Former Ku Klux Klan leader and current racist radio host, David Duke, added praise of Donald Trump’s “incredible speech” on his radio show.

“Donald Trump had an incredible speech last night in West Palm Beach, maybe the strongest, most all out speech concerning the war that is being waged against us and the war that is being waged by the oligarchs who control the international banks and the globalists,” he said.

“These Jewish supremacists and these Jewish radicals who have been dominating international banking, the financing of politics and leaders, bribing them in effect, the people who have controlled the media, the people who have controlled the political apparatus in so many countries, who have controlled much of the academia, much of the discourse, they’re crazy,” he continued.

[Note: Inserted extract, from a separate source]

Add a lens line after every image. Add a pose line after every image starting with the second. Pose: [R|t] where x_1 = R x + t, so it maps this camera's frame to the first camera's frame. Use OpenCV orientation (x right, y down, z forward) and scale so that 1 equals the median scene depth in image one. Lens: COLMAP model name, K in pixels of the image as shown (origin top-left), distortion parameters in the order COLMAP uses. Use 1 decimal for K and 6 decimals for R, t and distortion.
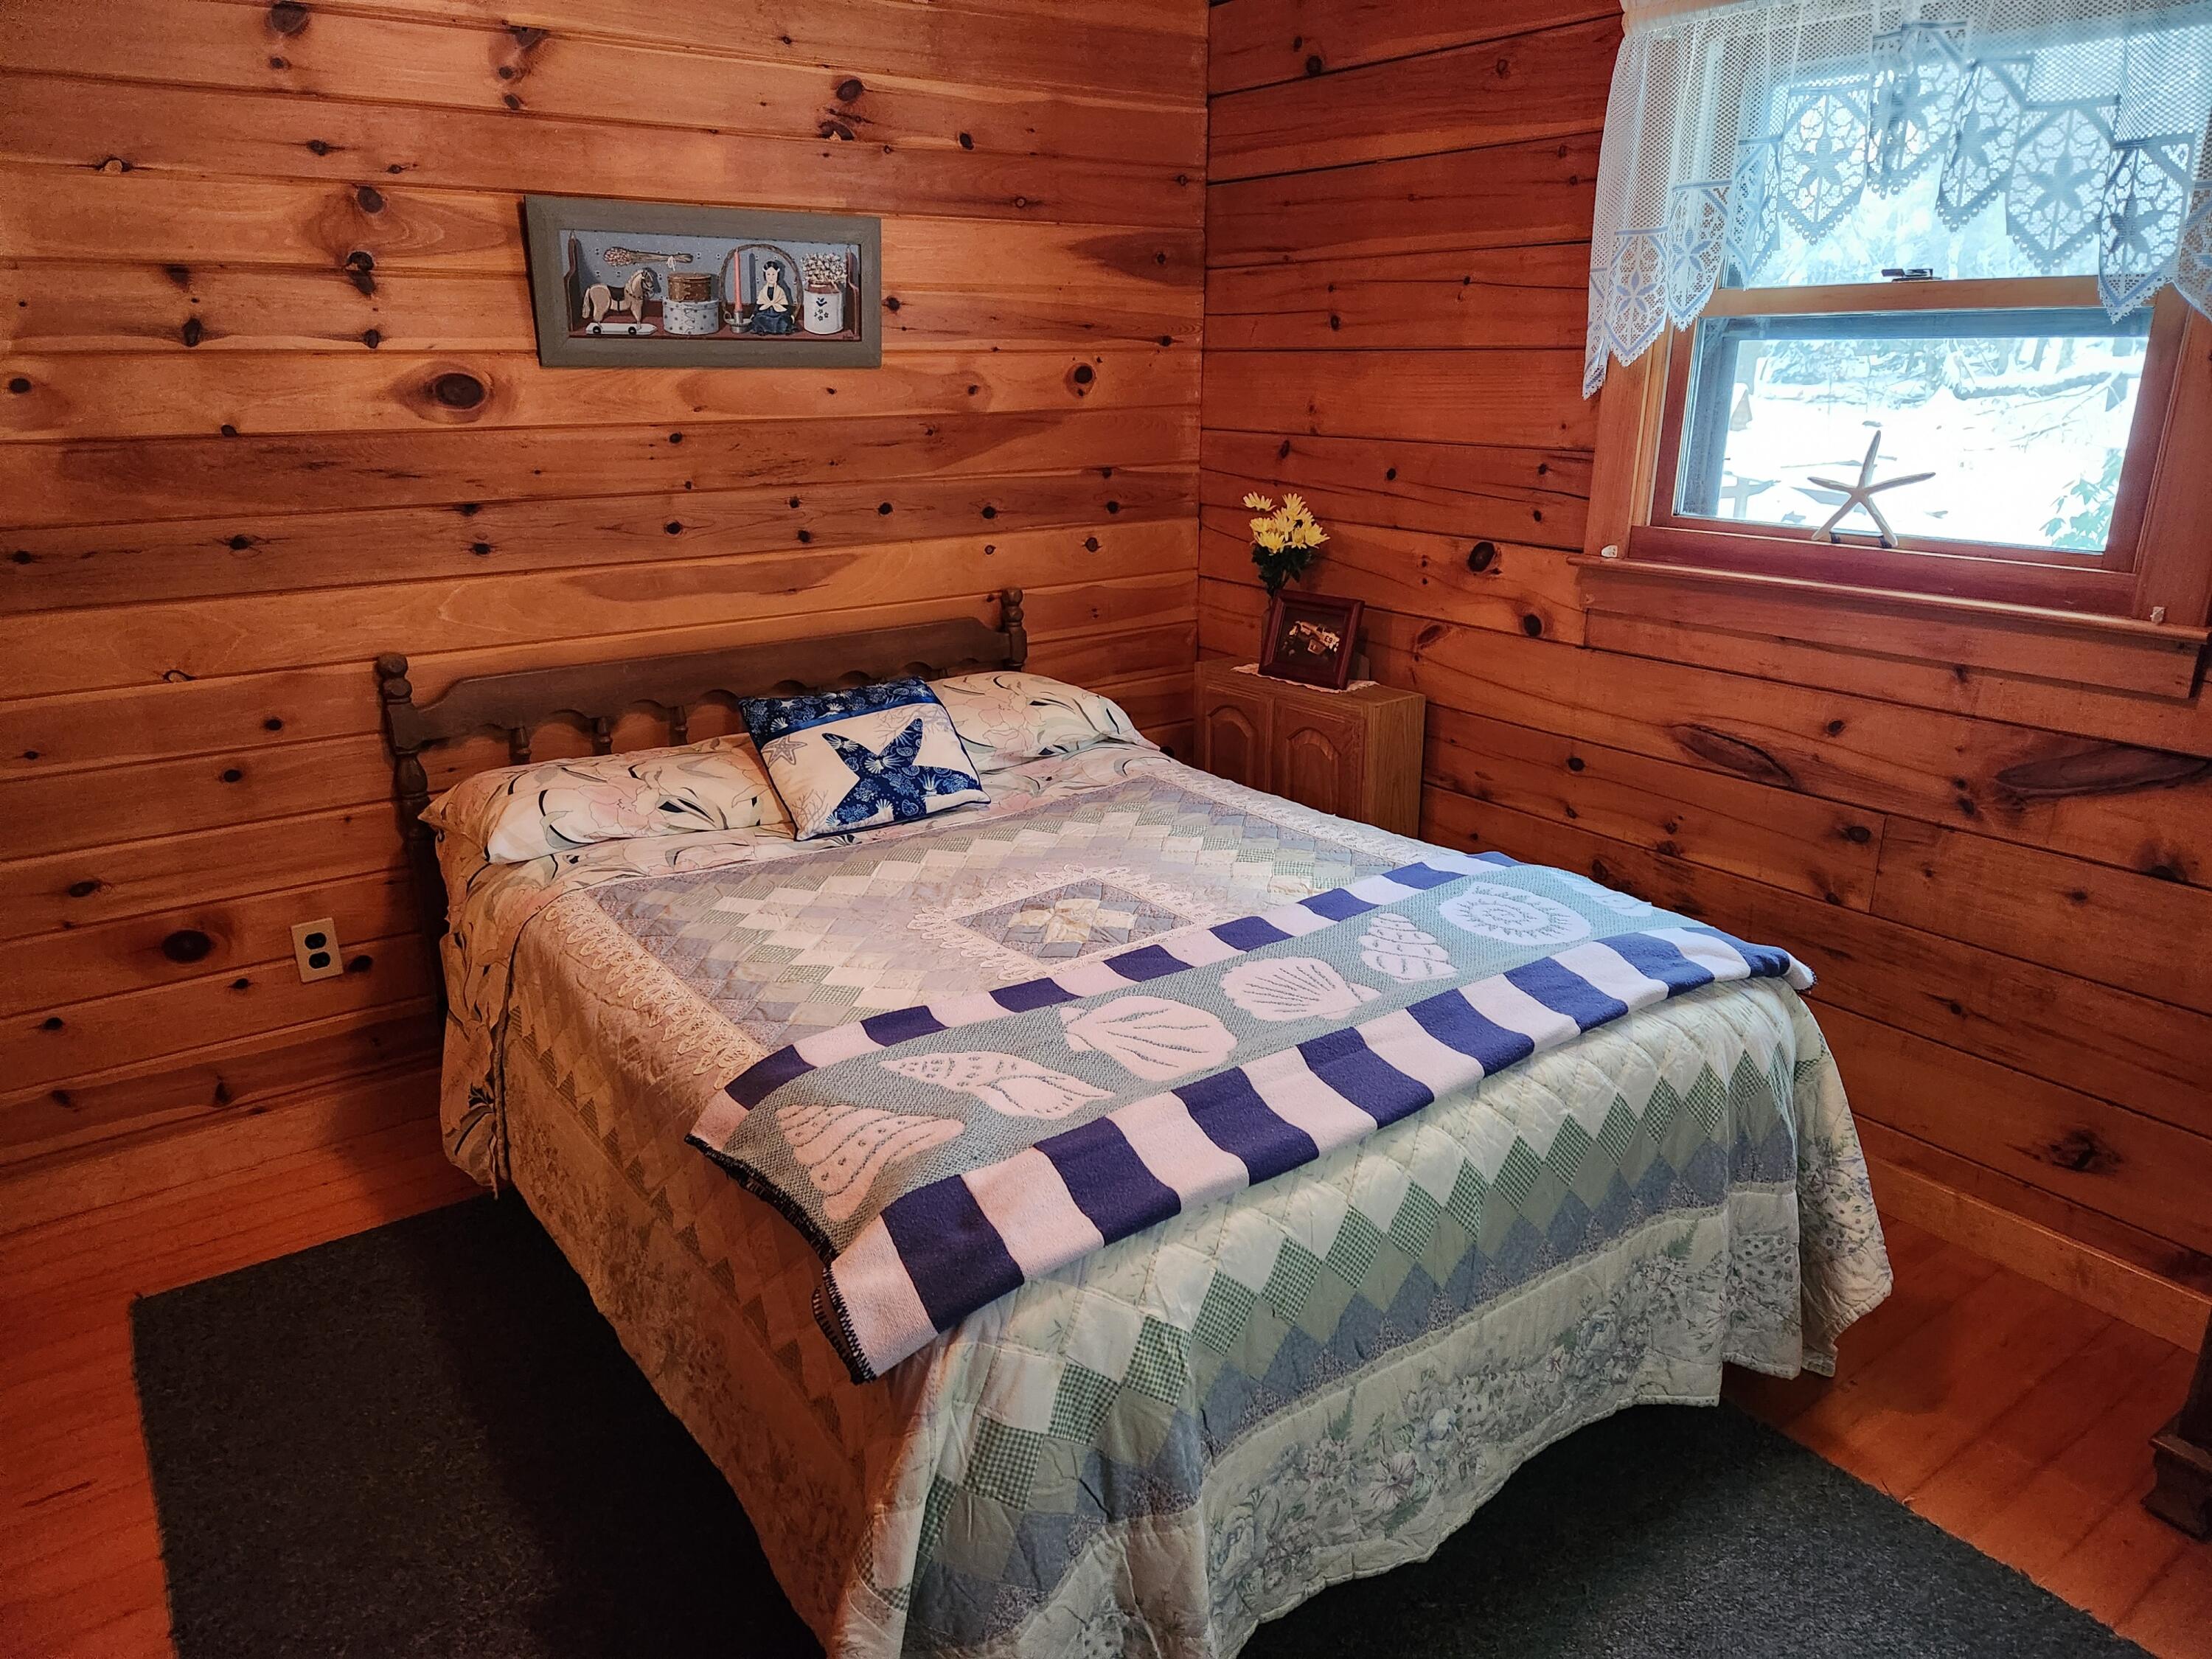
lens RADIAL K [[1480.6, 0, 1106.0], [0, 1480.6, 829.5], [0, 0, 1]] dist [0.119449, -0.093771]
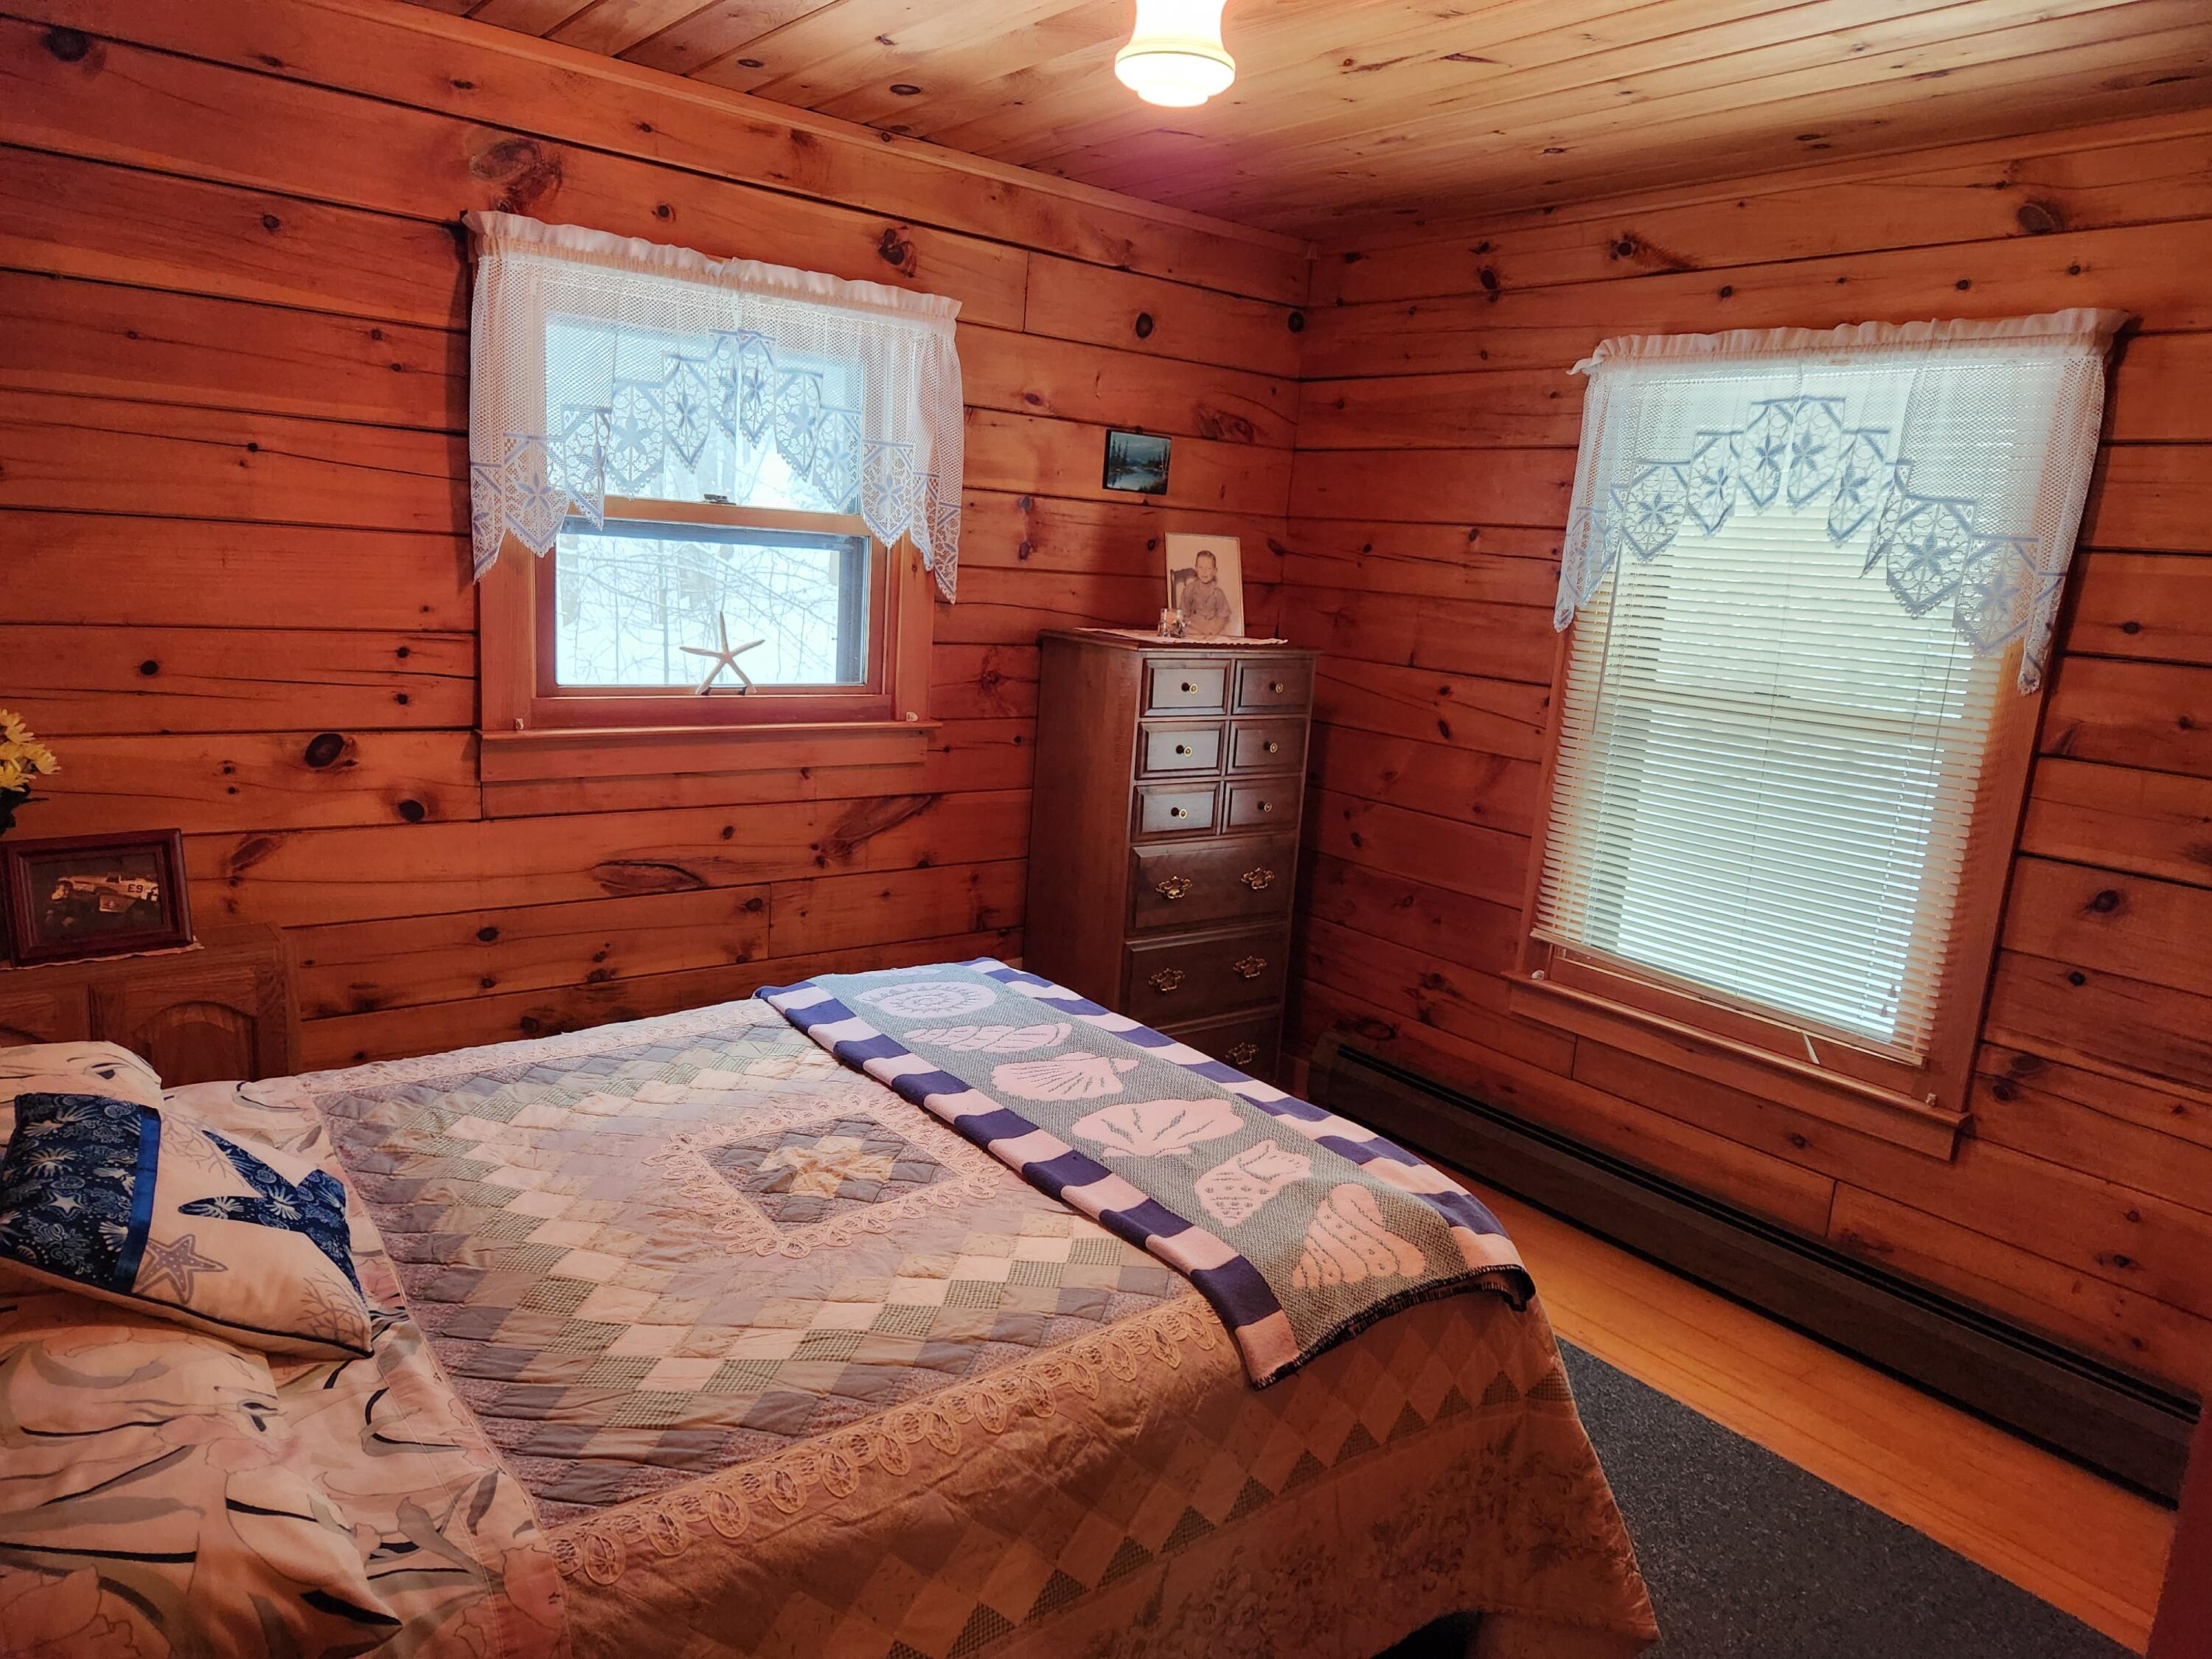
lens RADIAL K [[1491.2, 0, 1106.0], [0, 1491.2, 829.5], [0, 0, 1]] dist [0.029118, -0.001097]
pose [[-0.044448, -0.194793, 0.979837, -0.791489], [0.242509, 0.949365, 0.199736, -0.247102], [-0.969130, 0.246497, 0.005042, 0.678889]]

“They’re willing to risk World War III for their political objectives in the Middle East, in Israel, and elsewhere.”

The Nazis manufactured “racial” arguments for a philosophical cornerstone as justification for their persecutions of Jews, people with disabilities, and others they considered descendants from inferior “racial strands.”

Nazi leadership argued vehemently that Jews were polluting the so-called “Aryan race.” They forced Jews to wear the yellow Star of David as a signifying marker, since to the Nazis, yellow represented a sign of “race pollution.”

Nations and individuals have constructed many ways to stigmatize, stereotype, and scapegoat Jews and other marginalized groups. Sadly, in Trump’s America, anti-semitism is on the rise as the posters – and Trump’s own words – prove.